Valerie gasped softly, her eyes widening as her fingers flexed on Stanley’s arm. “It’s
in
my secretary,” she said on a rush of breath.
“Yeah, that was it!” Stanley snapped his fingers and stared at Valerie in awe. “I remember thinking at the time that Al didn’t know what the heck he was talking about, because whatever this valuable piece was, it couldn’t possibly be
inside
his secretary. Unless the person swallowed it.”
Stanley chuckled at his own joke and made another on-the-sly play that put a few more of Chase’s checkers in jeopardy. “The man was a little cuckoo towards the end, and it was hard to make any sense of his blathering.”
This time, knowing what the old man was up to, Chase moved one of his checkers to give Stanley an even better advantage to win.
All the talk of Capone’s secretary didn’t make much sense to Chase. In all his Internet research on the gangster, he’d never come across any information on Capone having a personal secretary. He had bodyguards and many disposable thugs who executed all his dirty work for him, and even a few close advisers and a consigliere, but no one he specifically referred to as his secretary. So while the information Stanley had given them wasn’t anything concrete, it was more than Chase had before walking into the retirement home.
He was also hoping that Valerie had picked up on a lot more than just that one line of vague dialogue between Capone and Stanley. If not, then they were back to square one, and that wasn’t a place he wanted to be.
“Ha! Look at this,” Stanley said gleefully as he jumped over another three of Chase’s checkers, making it all the way across the board to the last row. “King me!”
Grinning, Chase crowned Stanley’s checker piece, resigned to the fact that he really was going to lose. They spent another forty minutes with Stanley, who regaled them with interesting tales of Alcatraz, the eccentricities of the inmates who’d been imprisoned at the Rock, and his experiences there as an orderly. He shared other stories about Capone, but nothing else pertaining to the cane.

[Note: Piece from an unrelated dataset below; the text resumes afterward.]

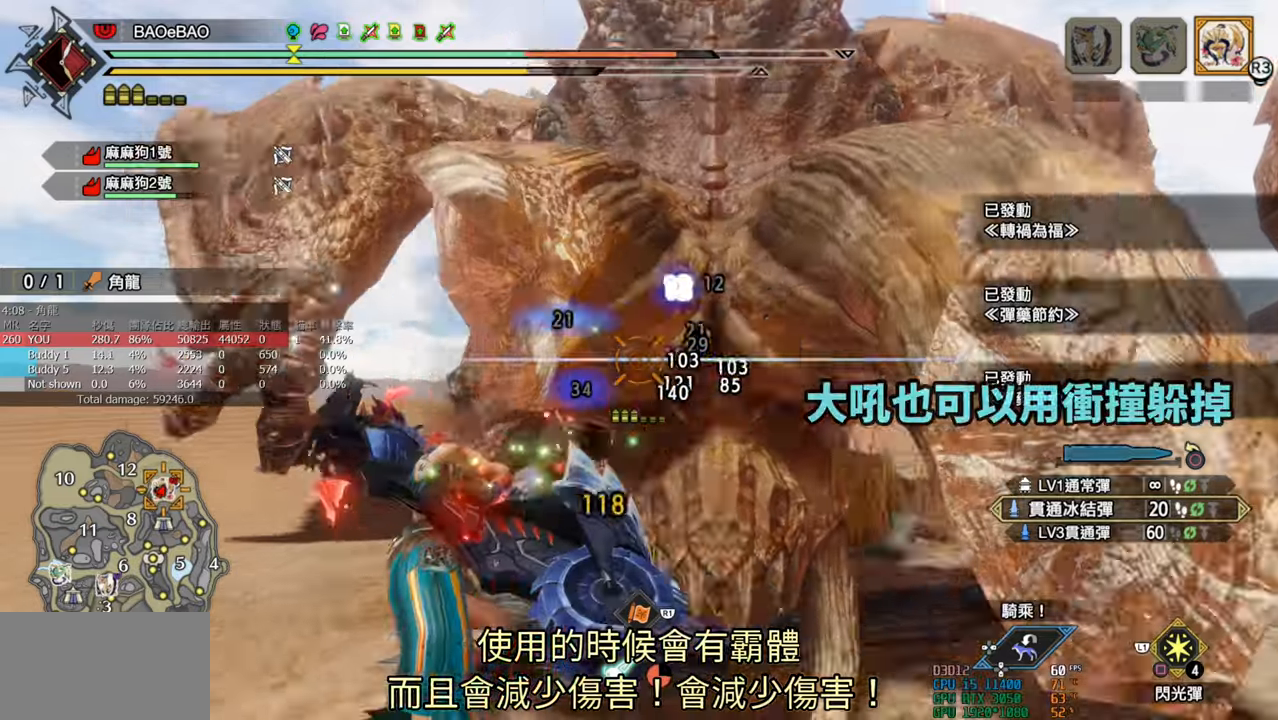
{"buttons": [], "left_stick": "up-left", "right_stick": "right", "events": [[167, "left_stick", "center"], [267, "L2", "up"], [300, "right_stick", "right"], [467, "left_stick", "up-left"]]}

After Stanley had won two games of checkers, Jeremy came back up to their table and announced that it was time for Stanley’s medication, and Chase decided that it was a good time for them to leave. He thanked Stanley for talking to them, and Valerie even gave the older man a hug good-bye.

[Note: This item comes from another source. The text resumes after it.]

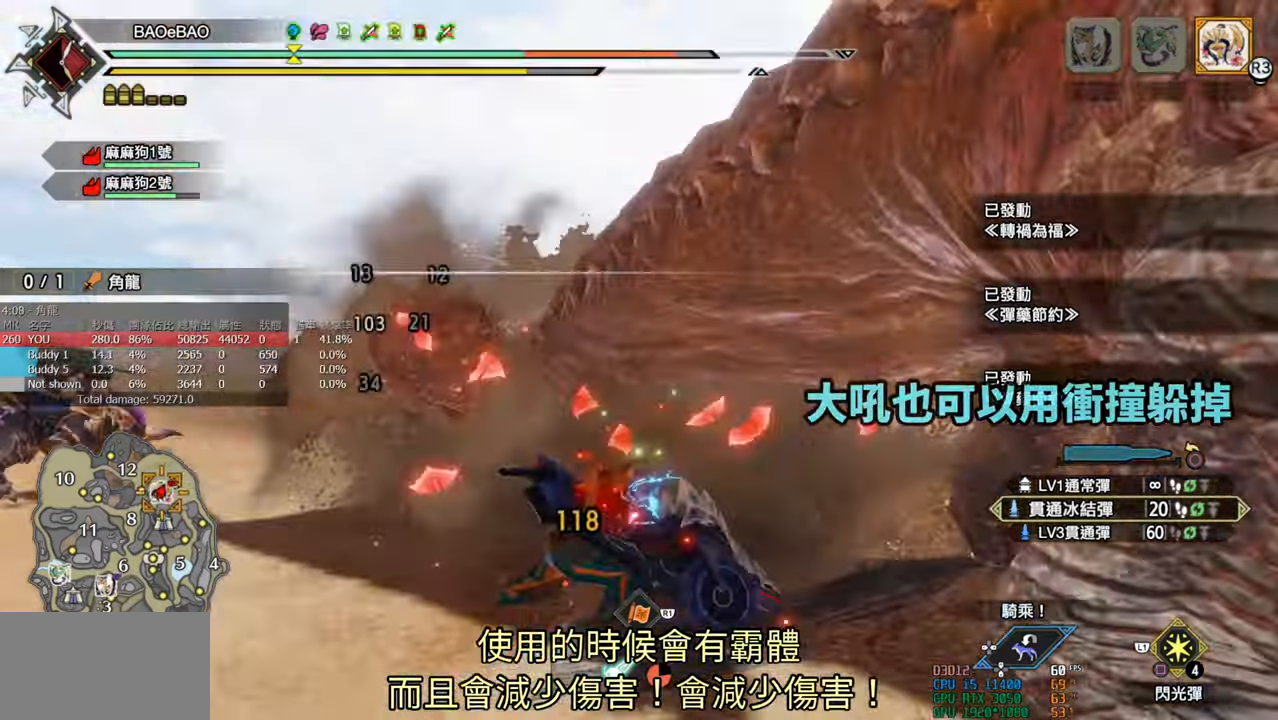
{"buttons": ["L2"], "left_stick": "down-left", "right_stick": "center", "events": [[250, "left_stick", "down-left"], [333, "right_stick", "center"], [383, "L2", "down"]]}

“What a sweet guy,” Valerie said as they walked back toward the visitors’ lot.
“Sweet?” Chase injected an incredulous note into his voice. “Maybe to you he was all charm, but he was a little on the crusty side with me. And his buddy Tom was right: He does cheat at checkers.”
She laughed, the sound light and melodious, telling Chase she’d had a good time with Stanley—and there were no negative lingering effects after using her psychic gift on the older man. “I’ll admit he was a bit of a rascal, but he really did seem to enjoy talking to us about his time at Alcatraz.”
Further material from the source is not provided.